Subject: Re: Selling BRK pre/post meeting?
Jim, do you like the "wheel" system of regularly selling calls and puts around a core holding of BRkB?

I looked it up.
I'm not a fan of "systems", as a rule.

For Berkshire, it would entail having a pile of cash most of the time, which means you're not really invested in Berkshire that fully, you're mainly going for option premiums, which much of the time would be a lower return.

I guess the biggest problem is knowledge. If you know how to value one or several firms well enough to know what would constitute a good entry price, then there are other better ways to make a buck. Compounding that is that writing a put at a price that would get you a good entry point is going to produce a very low rate of return, potentially for a very long time.

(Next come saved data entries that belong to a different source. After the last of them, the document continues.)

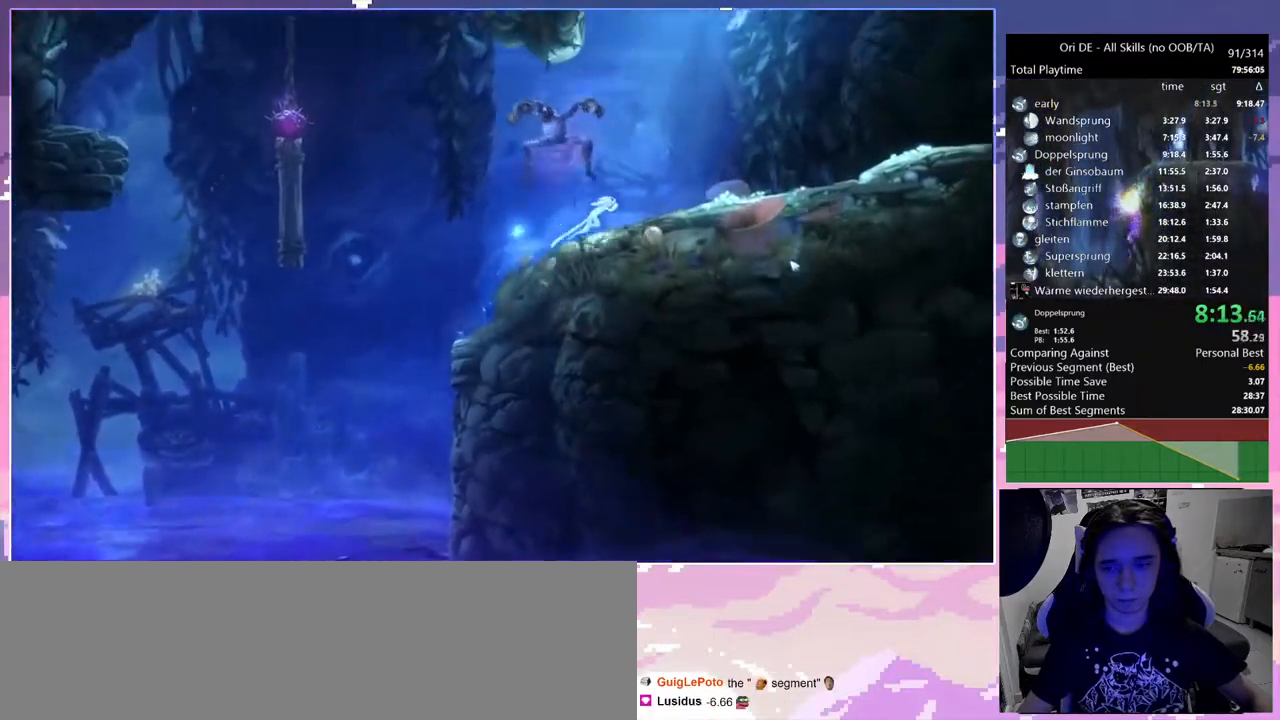
{"keys": ["d"], "mouse": [], "events": [[50, "mouse_mb4", "up"], [333, "mouse_mb4", "down"], [417, "mouse_mb4", "up"]]}
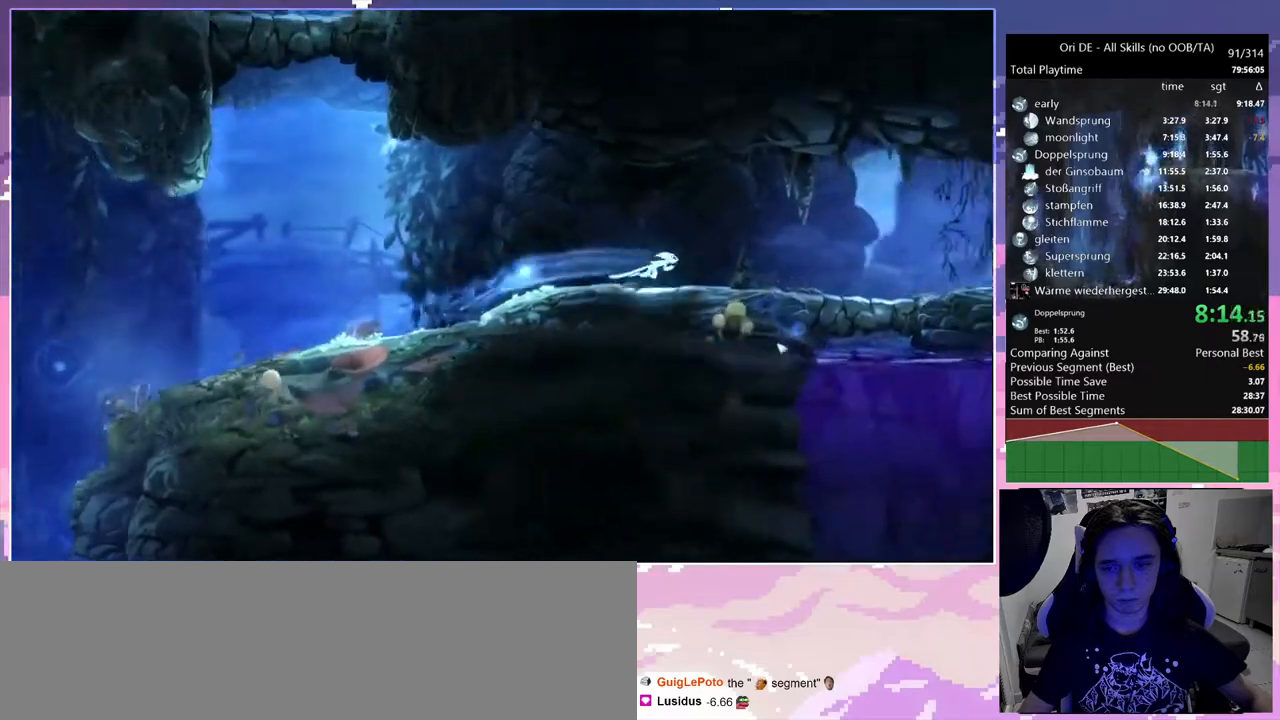
{"keys": ["d"], "mouse": [], "events": [[267, "mouse_mb4", "down"], [350, "mouse_mb4", "up"]]}
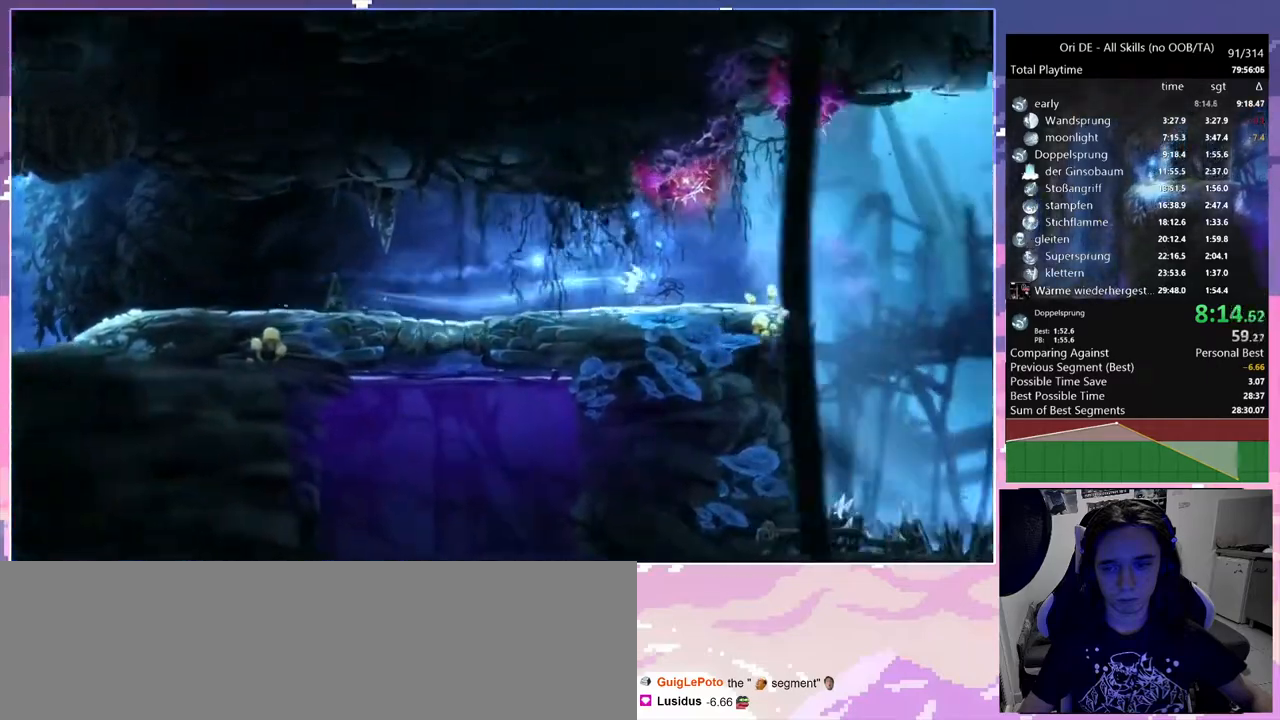
{"keys": [], "mouse": [], "events": [[183, "mouse_mb4", "down"], [317, "d", "up"], [317, "mouse_mb4", "up"], [367, "space", "down"], [500, "space", "up"]]}
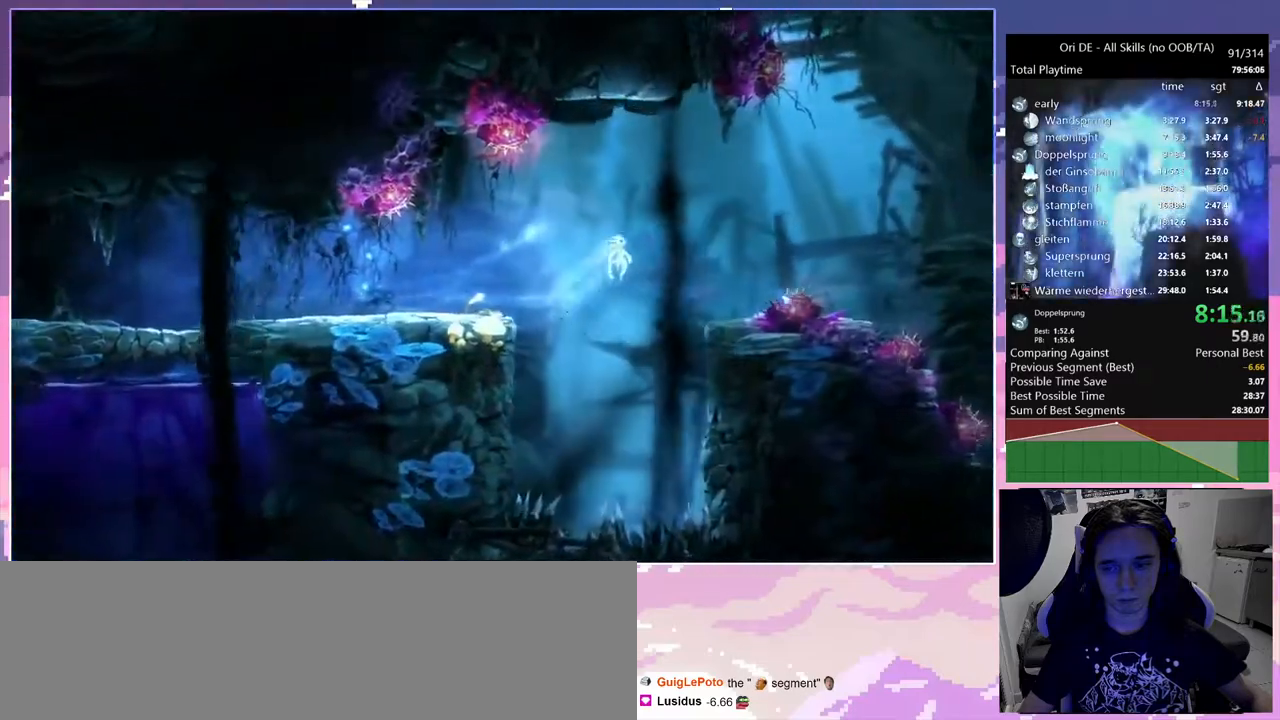
{"keys": ["d"], "mouse": [], "events": [[100, "mouse_right", "down"], [233, "a", "down"], [333, "a", "up"], [383, "mouse_right", "up"], [433, "d", "down"]]}
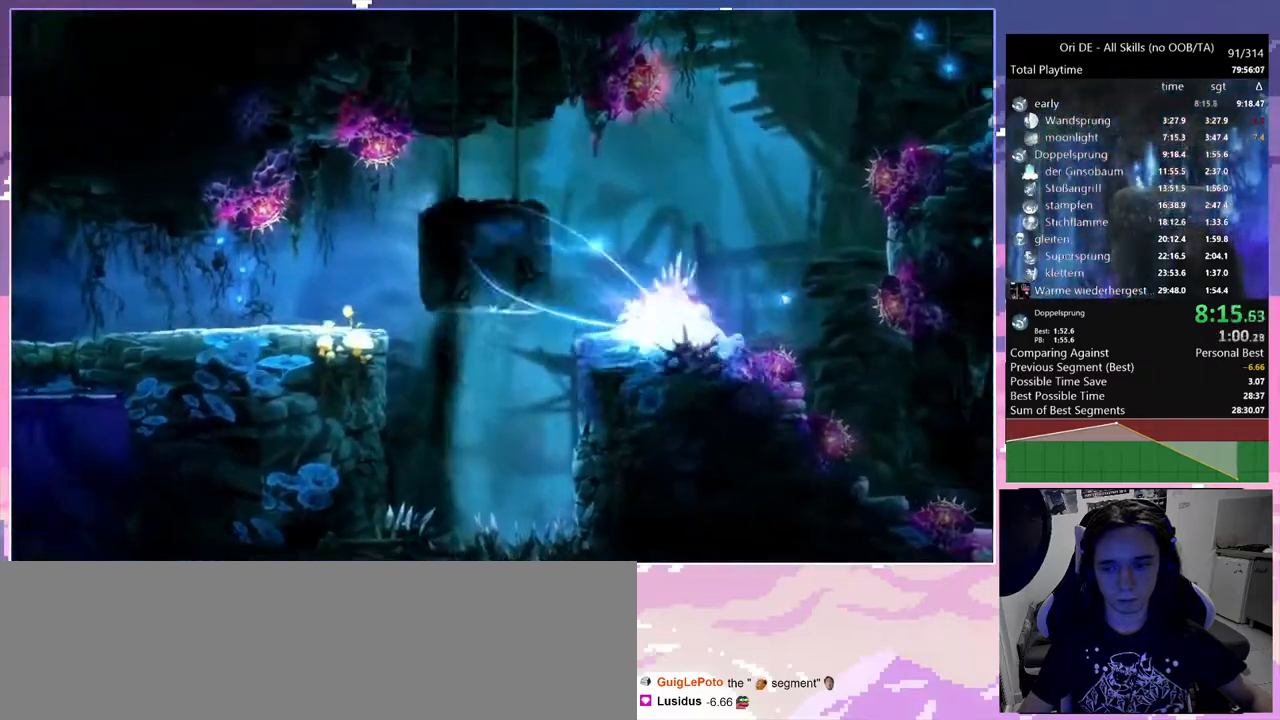
{"keys": [], "mouse": [], "events": [[167, "mouse_right", "down"], [300, "d", "up"], [400, "mouse_right", "up"]]}
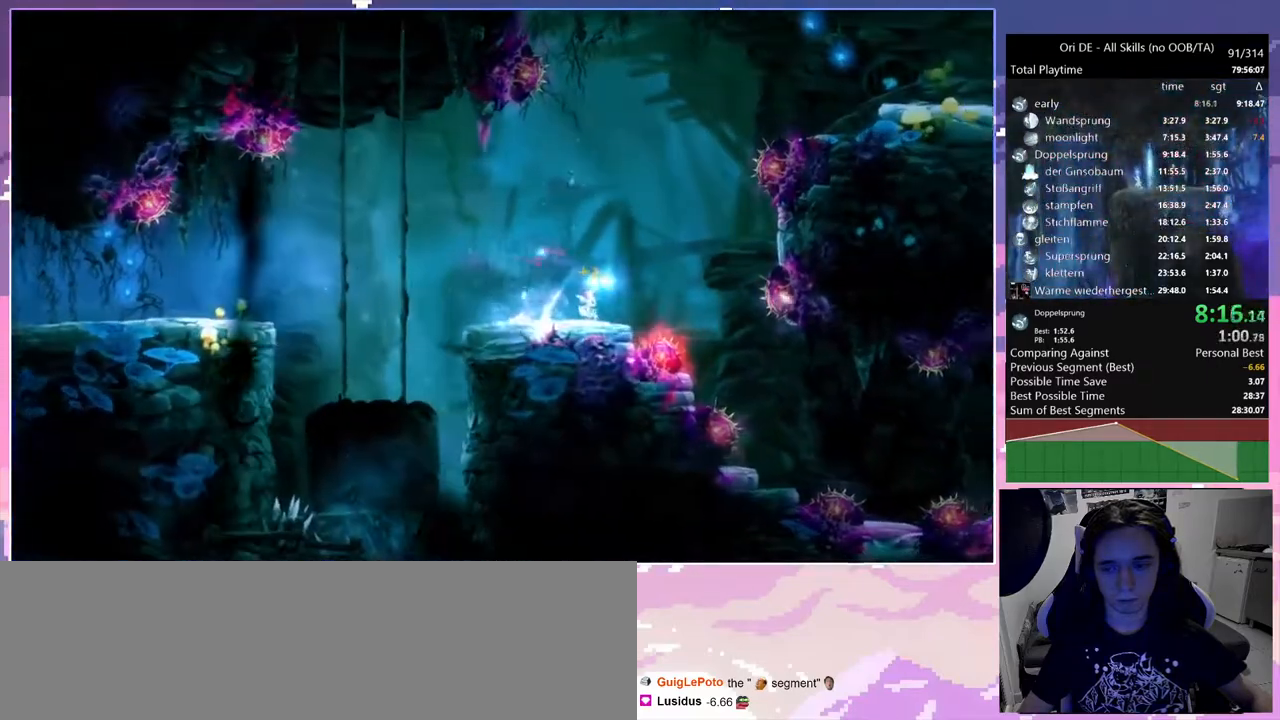
{"keys": [], "mouse": [], "events": [[283, "mouse_right", "down"], [467, "mouse_right", "up"]]}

I did run a related "system" of my own for a long time. (and restarted recently, at a smaller scale). Cash-backed put writing, with modest leverage. Since vanishingly few positions are ever assigned if you're keeping an eye on the positions to make sure they all have passable prospective rates of return, you don't really need $1m in cash to back up $1m in nominal value short puts. Even a small amount of leverage turns a ho-hum return into quite a nice one. I did it only with firms for which I had a reasonably informed opinion of value. It's a good match for "deep value" investing, as when a position takes a long time to turn up in price (or is a permanent value trap) it's actually good for you. I found the return from the portfolio to be roughly half way between [what the underlying stocks were returning] and [10%/year]. The two problems are (a) it's a whole lot of work, and (b) there are times when prices are too high and/or option premiums too low that it just isn't worth while trying. You know this in advance since you can see the prices before you enter positions, but it does mean you have to have something else to do that year.